# Diferencia Vca y Vcc



## emaaw (Oct 11, 2009)

Y ase que es muy tonto pero busque en google y nada...

Mi problema esta en que quiero calcular el transformadorr de mi amplificador y fogonazo salta de 65 Vca a 90 Vcc y no entiendo de donde salio el 90 Vcc!!

Gracias por u tiempo

Emaa


----------



## elosciloscopio (Oct 11, 2009)

Vcc es corriente continua, y vca es corriente alterna (la polaridad cambia constantemente)


----------



## Eduardo (Oct 11, 2009)

emaaw dijo:


> Mi problema esta en que quiero calcular el transformadorr de mi amplificador y fogonazo salta de 65 Vca a 90 Vcc y no entiendo de donde salio el 90 Vcc!!

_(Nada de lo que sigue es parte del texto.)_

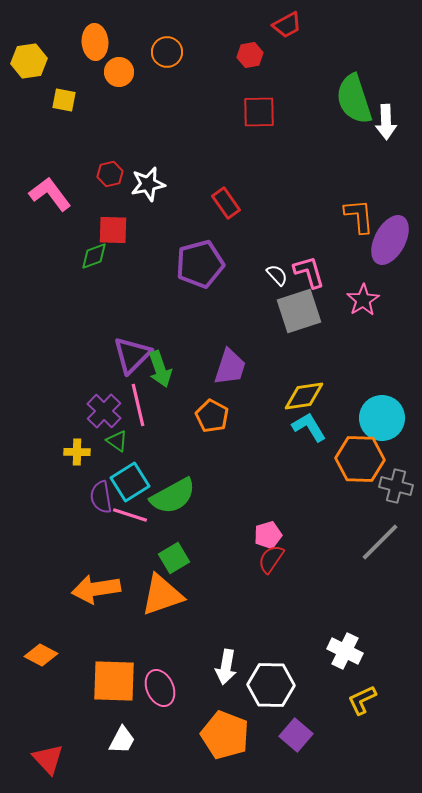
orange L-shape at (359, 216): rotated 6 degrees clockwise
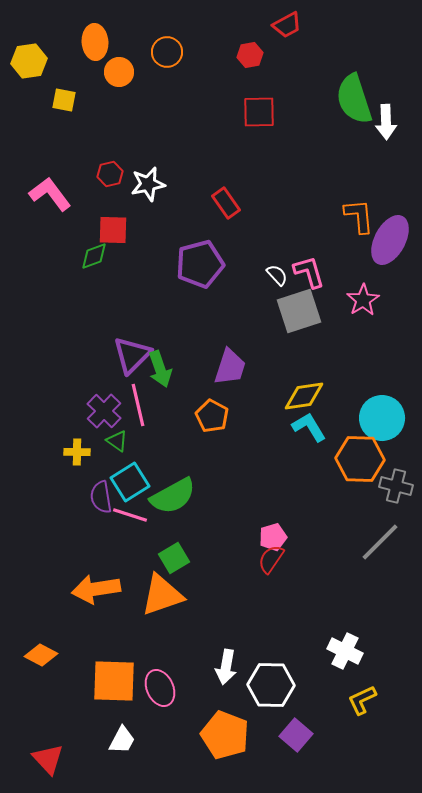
pink pentagon at (268, 535): moved 5 px right, 2 px down
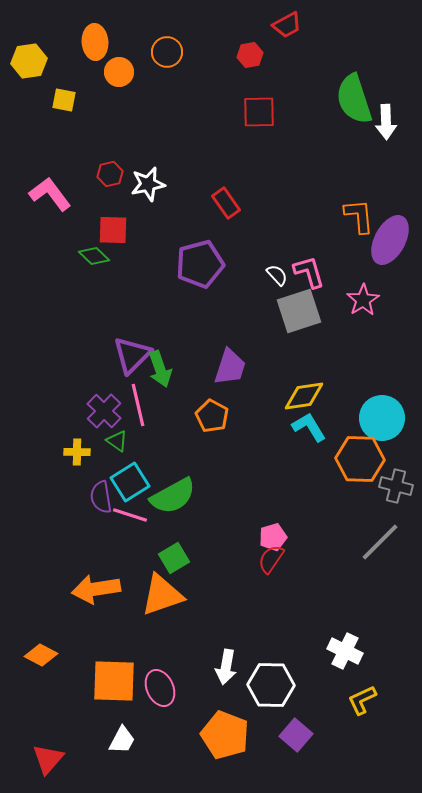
green diamond at (94, 256): rotated 64 degrees clockwise
red triangle at (48, 759): rotated 24 degrees clockwise
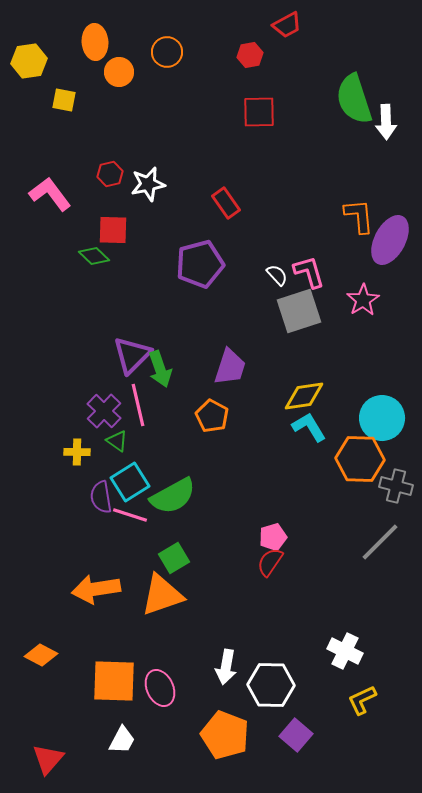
red semicircle at (271, 559): moved 1 px left, 3 px down
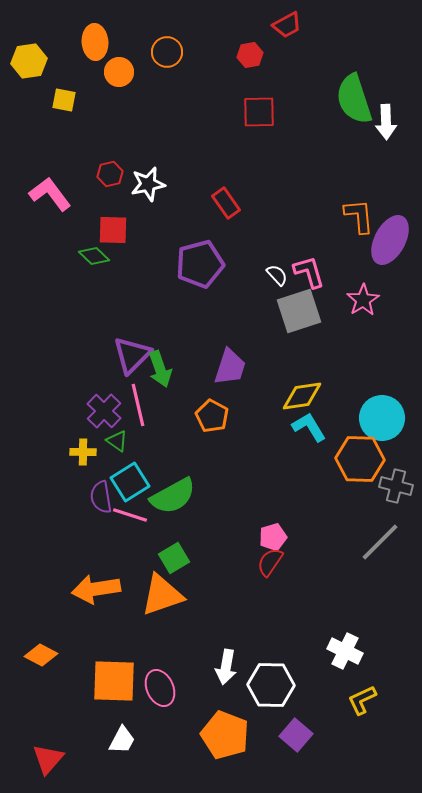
yellow diamond at (304, 396): moved 2 px left
yellow cross at (77, 452): moved 6 px right
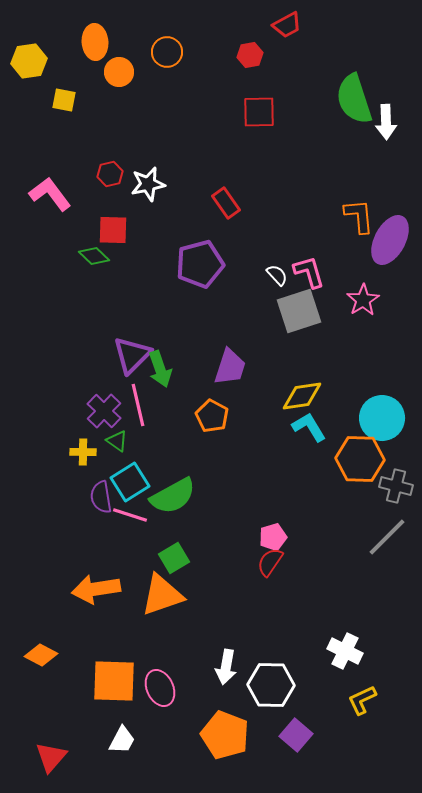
gray line at (380, 542): moved 7 px right, 5 px up
red triangle at (48, 759): moved 3 px right, 2 px up
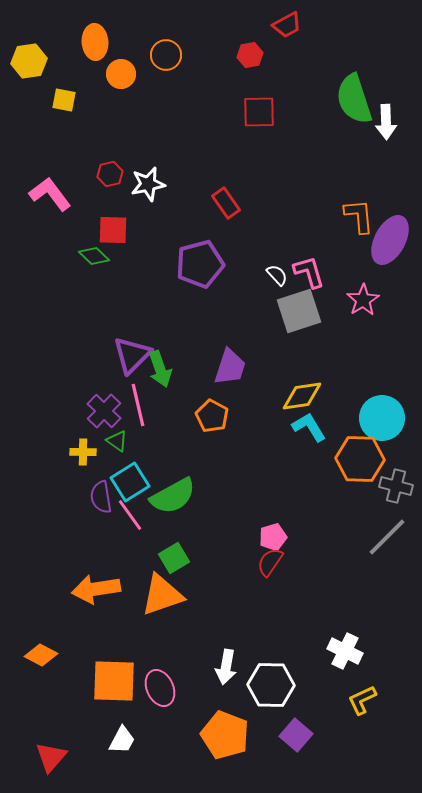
orange circle at (167, 52): moved 1 px left, 3 px down
orange circle at (119, 72): moved 2 px right, 2 px down
pink line at (130, 515): rotated 36 degrees clockwise
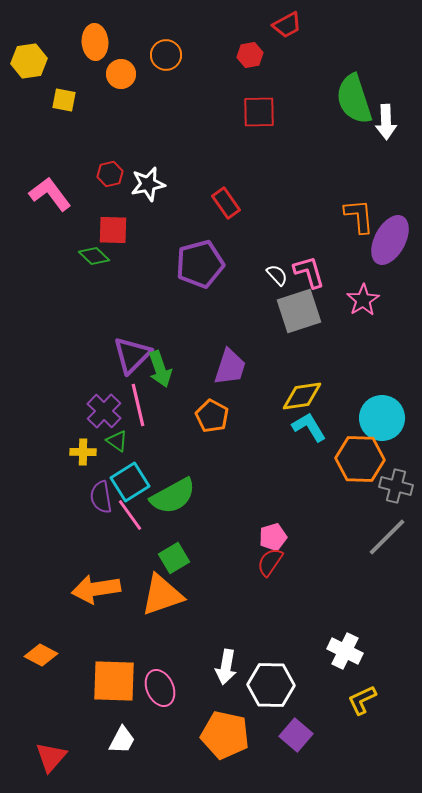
orange pentagon at (225, 735): rotated 9 degrees counterclockwise
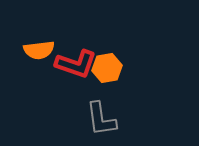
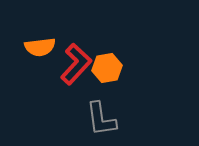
orange semicircle: moved 1 px right, 3 px up
red L-shape: rotated 66 degrees counterclockwise
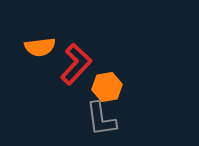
orange hexagon: moved 19 px down
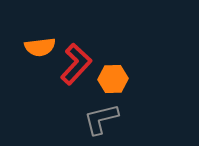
orange hexagon: moved 6 px right, 8 px up; rotated 8 degrees clockwise
gray L-shape: rotated 84 degrees clockwise
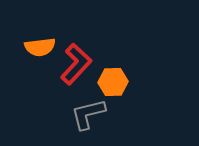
orange hexagon: moved 3 px down
gray L-shape: moved 13 px left, 5 px up
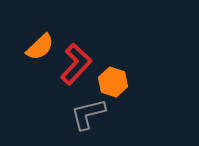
orange semicircle: rotated 36 degrees counterclockwise
orange hexagon: rotated 20 degrees clockwise
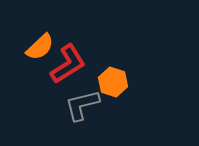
red L-shape: moved 8 px left; rotated 15 degrees clockwise
gray L-shape: moved 6 px left, 9 px up
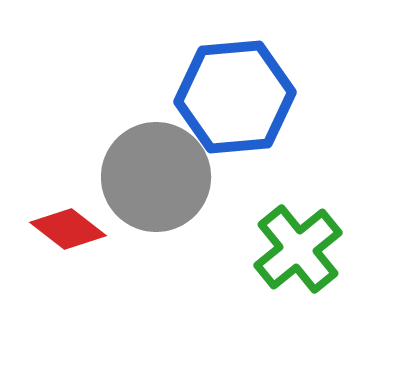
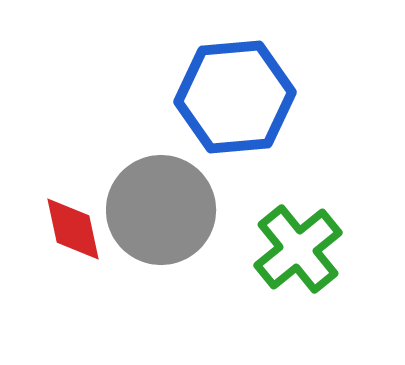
gray circle: moved 5 px right, 33 px down
red diamond: moved 5 px right; rotated 40 degrees clockwise
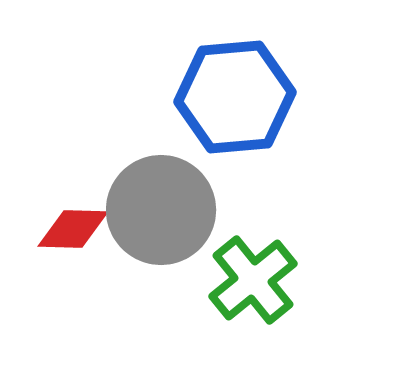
red diamond: rotated 76 degrees counterclockwise
green cross: moved 45 px left, 31 px down
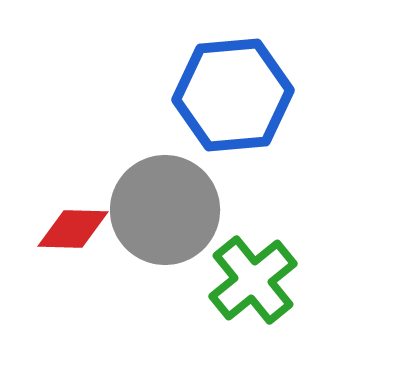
blue hexagon: moved 2 px left, 2 px up
gray circle: moved 4 px right
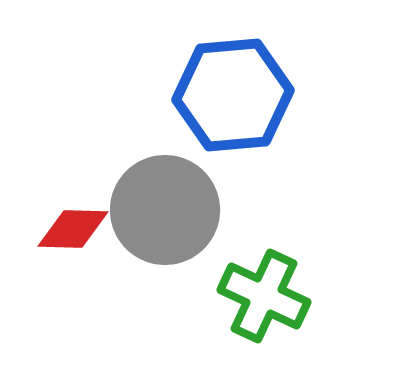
green cross: moved 11 px right, 16 px down; rotated 26 degrees counterclockwise
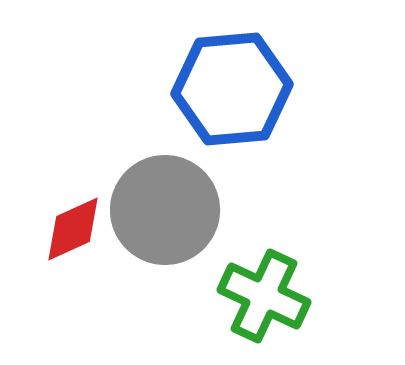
blue hexagon: moved 1 px left, 6 px up
red diamond: rotated 26 degrees counterclockwise
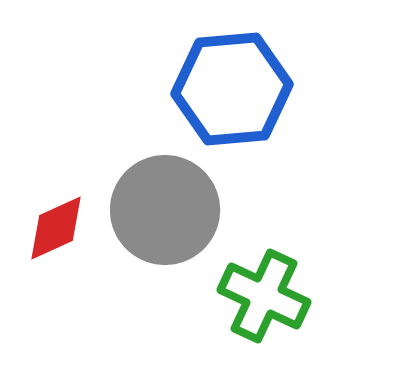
red diamond: moved 17 px left, 1 px up
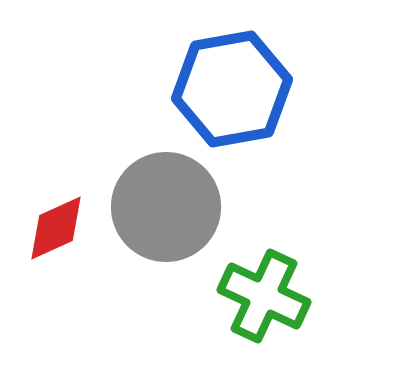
blue hexagon: rotated 5 degrees counterclockwise
gray circle: moved 1 px right, 3 px up
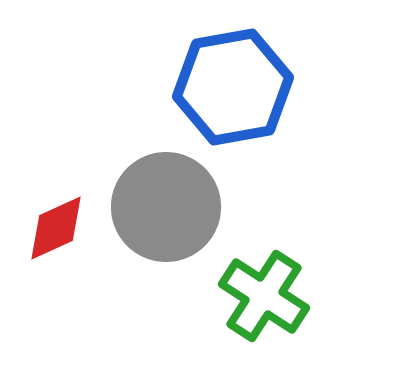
blue hexagon: moved 1 px right, 2 px up
green cross: rotated 8 degrees clockwise
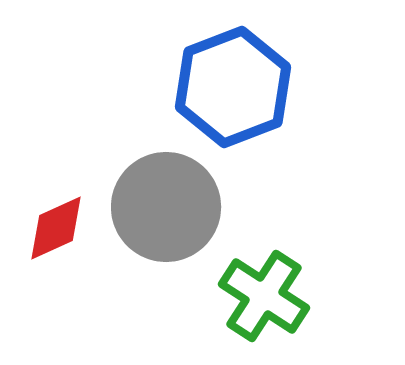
blue hexagon: rotated 11 degrees counterclockwise
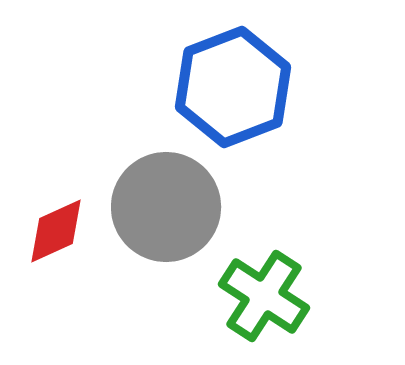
red diamond: moved 3 px down
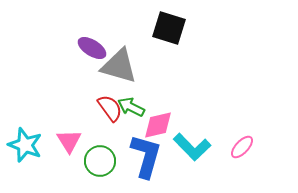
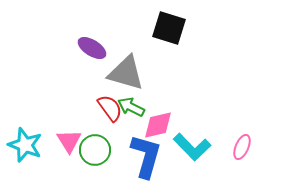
gray triangle: moved 7 px right, 7 px down
pink ellipse: rotated 20 degrees counterclockwise
green circle: moved 5 px left, 11 px up
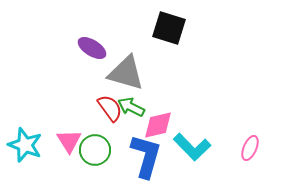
pink ellipse: moved 8 px right, 1 px down
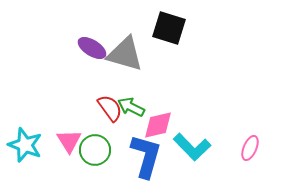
gray triangle: moved 1 px left, 19 px up
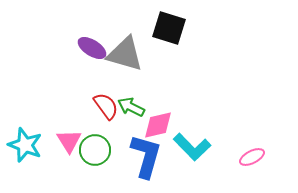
red semicircle: moved 4 px left, 2 px up
pink ellipse: moved 2 px right, 9 px down; rotated 40 degrees clockwise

Esos 65Vca del transformador (que es lo que medirias con un tester) son la tension eficaz (o  rms) , *no es* el maximo valor instantaneo que alcanza la tension.

El maximo valor instantaneo que alcanza una senoide de 65Vca son justamente 90V.


----------



## nogueda (Oct 11, 2009)

ok...

algo extraño, ya que CA (corriente alterna) es muy diferente a CC (corriente continua), por lo que un voltage de 90VCC, estaria quemando los cables, a menos que sean muy gruesos....saludos..


----------